Dietary supplements relatively safe

For many years running the American Association of Poison Control Centers has reported the mortality and morbidity associated with dietary supplements to be relatively low, with no mortality associated with multivitamins for a period of more than 8 years running. Even though dietary supplements are safer than food (food borne infection strikes millions annually), safer than table salt, and safer than many over-the-counter remedies such as aspirin, onerous reporting requirements would be mandated by HR 3156. The dietary supplement industry has nothing to hide. These reporting requirements are unjustified.

Mandates scare tactics

HR 3156 would require that millions of dollars of public money be spent to educate the public to report alleged side effects to their physicians. HR 3156 will likely result in labeling that will say "Report any serious adverse reactions to your physician." Or imagine listening to the radio and a government sponsored ad says: “If you or a loved one experience a serious side effect such as a stroke, heart attack, or even death) that you believe may be related to a dietary supplement, please notify your physician.” Such efforts to label products or educate the public in this manner only serves to create doubt in the public’s mind over the relative safety of these products and assumes serious adverse reactions are a major but unreported problem.

Timing of Legislation Questioned

HR 3156 appears misdirected. It comes at a time when the side effects emanating from properly prescribed and ingested prescription drugs result in the needless death of more than 100,000 Americans annually. Where is legislation that would adequately protect the public from unsafe over-the-counter or prescription drugs? Relatively troublesome drugs like Vioxx and Bextra have been returned to pharmacy shelves with black box warnings that put the burden on consumers to check for potential side effects.

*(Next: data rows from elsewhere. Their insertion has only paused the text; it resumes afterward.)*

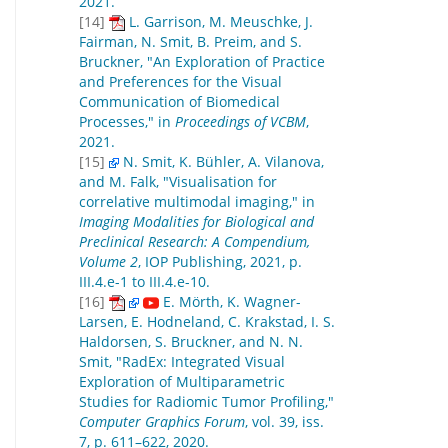
2021.
[14]
L. Garrison, M. Meuschke, J.
Fairman, N. Smit, B. Preim, and S.
Bruckner, "An Exploration of Practice
and Preferences for the Visual
Communication of Biomedical
Processes," in
Proceedings of VCBM
,
2021.
[15]
N. Smit, K. Bühler, A. Vilanova,
and M. Falk, "Visualisation for
correlative multimodal imaging," in
Imaging Modalities for Biological and
Preclinical Research: A Compendium,
Volume 2
, IOP Publishing, 2021, p.
III.4.e-1 to III.4.e-10.
[16]
E. Mörth, K. Wagner-
Larsen, E. Hodneland, C. Krakstad, I. S.
Haldorsen, S. Bruckner, and N. N.
Smit, "RadEx: Integrated Visual
Exploration of Multiparametric
Studies for Radiomic Tumor Profiling,"
Computer Graphics Forum
, vol. 39, iss.
7, p. 611–622, 2020.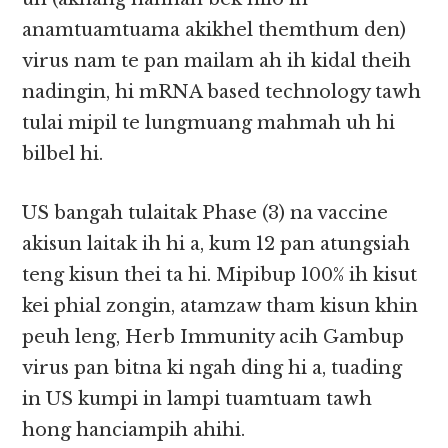
anamtuamtuama akikhel themthum den)
virus nam te pan mailam ah ih kidal theih
nadingin, hi mRNA based technology tawh
tulai mipil te lungmuang mahmah uh hi
bilbel hi.
US bangah tulaitak Phase (3) na vaccine
akisun laitak ih hi a, kum 12 pan atungsiah
teng kisun thei ta hi. Mipibup 100% ih kisut
kei phial zongin, atamzaw tham kisun khin
peuh leng, Herb Immunity acih Gambup
virus pan bitna ki ngah ding hi a, tuading
in US kumpi in lampi tuamtuam tawh
hong hanciampih ahihi.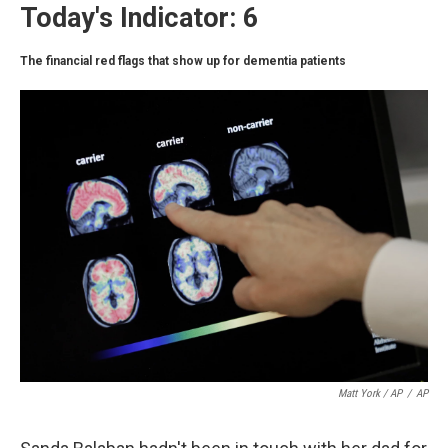
Today's Indicator: 6
The financial red flags that show up for dementia patients
Matt York / AP
/
AP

FDA inaction over unsafe drugs has prompted search for safer alternatives

Furthermore, the public has become aware the FDA has approved drugs that have not undergone adequate safety testing, and permitted pharmaceutical companies to advertise these very same drugs on television, making unsubstantiated claims of their effectiveness and safety, which resulted in the demise of thousands of Americans. This has prompted millions of Americans to search for safer alternatives to unsafe drugs, namely dietary supplements, to allay symptoms posed by arthritis, headaches, menopause and other conditions.

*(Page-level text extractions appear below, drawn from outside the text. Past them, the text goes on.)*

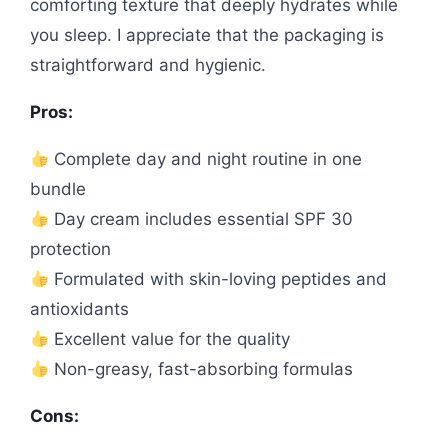
comforting texture that deeply hydrates while
you sleep. I appreciate that the packaging is
straightforward and hygienic.
Pros:
Complete day and night routine in one
bundle
Day cream includes essential SPF 30
protection
Formulated with skin-loving peptides and
antioxidants
Excellent value for the quality
Non-greasy, fast-absorbing formulas
Cons:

Dietary supplements are concentrated foods, just as table salt is concentrated sodium. Will physicians be required to report strokes induced by patients who ingest excessive amounts of salt?

Would patients be in a position to report serious side effects?

Pray tell, how would a patient experiencing a serious side effect (death, stroke, cardiac arrest, etc.) be in a position to even ascertain their harmful health event was related to a dietary supplement? The average older American takes 2.4 prescription drugs in addition to dietary supplements. Why are the dietary supplements being fingered for reporting and not the more hazardous drugs?

Drugs and other agents would be unreported

For example, a patient taking aspirin therapy to prevent a heart attack, and steroids to treat arthritis, estrogen replacement therapy for menopause, along with vitamin E, and experiences a heart attack, would have to disclose to their doctor they were taking vitamin E pills. Aspirin, estrogen and steroids deplete the body of vitamin C which weakens blood vessels, induces their collapse, and can result in blockage of a coronary artery that produces a heart attack. But the vitamin E might be unfairly blamed for inducing this event. The patient may also be a smoker and/or alcohol drinker, which further depletes vitamin C and increases the risk for a heart attack. But only the vitamin E pills would be reported to the FDA!

No demonstration project

Virtually all patients and their physicians would be obligated under HR3156 to report to the FDA such adverse events, at a cost of millions of dollars, with no demonstration project that proves threats to public health would be eliminated or the public welfare improved.